■ Extract to read
»»
## Impact of Seasonal Natural Gas Consumption on Air Quality
- Analyze how seasonal variations in natural gas consumption influence air quality.

In [1]:
# Importing dependencies
#Python SQL Toolkit and ORM
import sqlalchemy
from sqlalchemy.ext.automap import automap_base
from sqlalchemy.orm import Session
from sqlalchemy import create_engine, inspect, text

#Pandas and Bokeh libraries
import pandas as pd
import calendar
from bokeh.plotting import figure, show, save, output_file
from bokeh.models import ColumnDataSource,Select, Div,Legend, LegendItem
from bokeh.io import output_file, output_notebook
from bokeh.layouts import column, layout, gridplot, row

#### Fetching data from our database and converting it to pandas DataFrame

In [2]:
#Create Database Connection
engine = create_engine("sqlite:///../Resources/new_aqi_ngsDB.sqlite", echo=False)

In [3]:
#Refelect Database into ORM Classes
Base = automap_base()
Base.prepare(autoload_with=engine)
Base.classes.keys()

['combined_df']

In [4]:
#map the combined_df class

combined_table_aqi_ng = Base.classes.combined_df

#create session
session = Session(engine)

In [5]:
#get a list of column names and types
inspector = inspect(engine)
columns = inspector.get_columns('combined_df')

for col in columns:
    print(col['name'], col['type'])

id INTEGER
state_name TEXT
state_id TEXT
month INTEGER
AQI INTEGER
lat REAL
lng REAL
density INTEGER
population INTEGER
Category TEXT
Commercial Consumption REAL
Delivered to Consumers REAL
Electric Power Consumption REAL
Industrial Consumption REAL
Residential Consumption REAL
Vehicle Fuel Consumption REAL
total REAL


In [6]:
#Query the data from our table
data_query = session.query(combined_table_aqi_ng.id,combined_table_aqi_ng.state_id,combined_table_aqi_ng.month,combined_table_aqi_ng.AQI,combined_table_aqi_ng.state_name,
                           combined_table_aqi_ng.lat,combined_table_aqi_ng.lng,combined_table_aqi_ng.Category,combined_table_aqi_ng.population,combined_table_aqi_ng.total ).all()

for item in data_query:
    print(item)
««
[Items excerpted from a collection]
»»
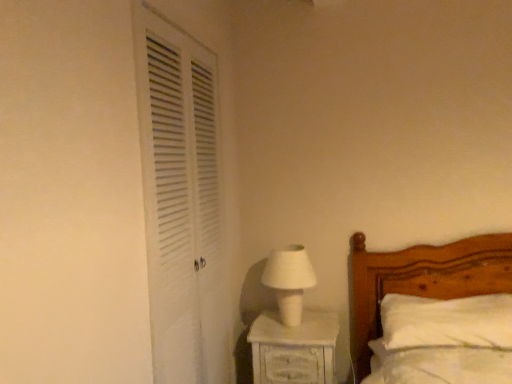
Question: Does white painted wood nightstand at lower right have a lesser height compared to white louvered door at left?

Choices:
 (A) no
 (B) yes

Answer: (B)

Question: Is white painted wood nightstand at lower right aimed at white louvered door at left?

Choices:
 (A) yes
 (B) no

Answer: (B)

Question: Does white painted wood nightstand at lower right have a lesser width compared to white louvered door at left?

Choices:
 (A) yes
 (B) no

Answer: (B)

Question: Is white painted wood nightstand at lower right closer to camera compared to white louvered door at left?

Choices:
 (A) yes
 (B) no

Answer: (B)

Question: From a real-world perspective, does white painted wood nightstand at lower right stand above white louvered door at left?

Choices:
 (A) no
 (B) yes

Answer: (A)

Question: Considering the positions of point (392, 304) and point (214, 147), is point (392, 304) closer or farther from the camera than point (214, 147)?

Choices:
 (A) closer
 (B) farther

Answer: (B)

Question: Considering the positions of white soft pillow at lower right and white louvered door at left in the image, is white soft pillow at lower right taller or shorter than white louvered door at left?

Choices:
 (A) short
 (B) tall

Answer: (A)

Question: From the image's perspective, is white soft pillow at lower right above or below white louvered door at left?

Choices:
 (A) above
 (B) below

Answer: (B)

Question: Based on their sizes in the image, would you say white soft pillow at lower right is bigger or smaller than white louvered door at left?

Choices:
 (A) big
 (B) small

Answer: (B)

Question: Based on their positions, is white matte table lamp at center located to the left or right of white louvered door at left?

Choices:
 (A) left
 (B) right

Answer: (B)

Question: Considering the positions of point (270, 273) and point (205, 367), is point (270, 273) closer or farther from the camera than point (205, 367)?

Choices:
 (A) farther
 (B) closer

Answer: (A)

Question: In the image, is white matte table lamp at center positioned in front of or behind white louvered door at left?

Choices:
 (A) behind
 (B) front

Answer: (A)

Question: Looking at their shapes, would you say white matte table lamp at center is wider or thinner than white louvered door at left?

Choices:
 (A) thin
 (B) wide

Answer: (B)

Question: Is white soft pillow at lower right spatially inside white painted wood nightstand at lower right, or outside of it?

Choices:
 (A) inside
 (B) outside

Answer: (B)

Question: From a real-world perspective, is white soft pillow at lower right above or below white painted wood nightstand at lower right?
««
Continue the notebook on seasonal natural gas consumption and air quality, picking up after its final line of code. These items have no connection to the text.

■ Response to this task
(0, 'AL', 1, 37, 'Alabama', 33.3173, -86.8356, 'Good', 52337600, 133551.0)
(1, 'AL', 2, 38, 'Alabama', 33.2297, -86.8105, 'Good', 48578333, 114933.0)
(2, 'AL', 3, 43, 'Alabama', 33.1279, -86.8814, 'Good', 60388837, 103717.0)
(3, 'AL', 4, 47, 'Alabama', 33.1279, -86.8814, 'Good', 58440810, 96171.0)
(4, 'AL', 5, 44, 'Alabama', 33.1231, -86.8856, 'Good', 60374774, 101999.0)
(5, 'AL', 6, 38, 'Alabama', 33.1279, -86.8814, 'Good', 58440810, 115579.0)
(6, 'AL', 7, 39, 'Alabama', 33.1369, -86.8778, 'Good', 60362259, 119120.0)
(7, 'AL', 8, 42, 'Alabama', 33.1135, -86.8943, 'Good', 60346648, 124022.0)
(8, 'AL', 9, 37, 'Alabama', 33.1279, -86.8814, 'Good', 58440810, 109530.0)
(9, 'AL', 10, 37, 'Alabama', 33.146, -86.8742, 'Good', 60335681, 109041.0)
(10, 'AL', 11, 38, 'Alabama', 33.2614, -86.8268, 'Good', 52910666, 115678.0)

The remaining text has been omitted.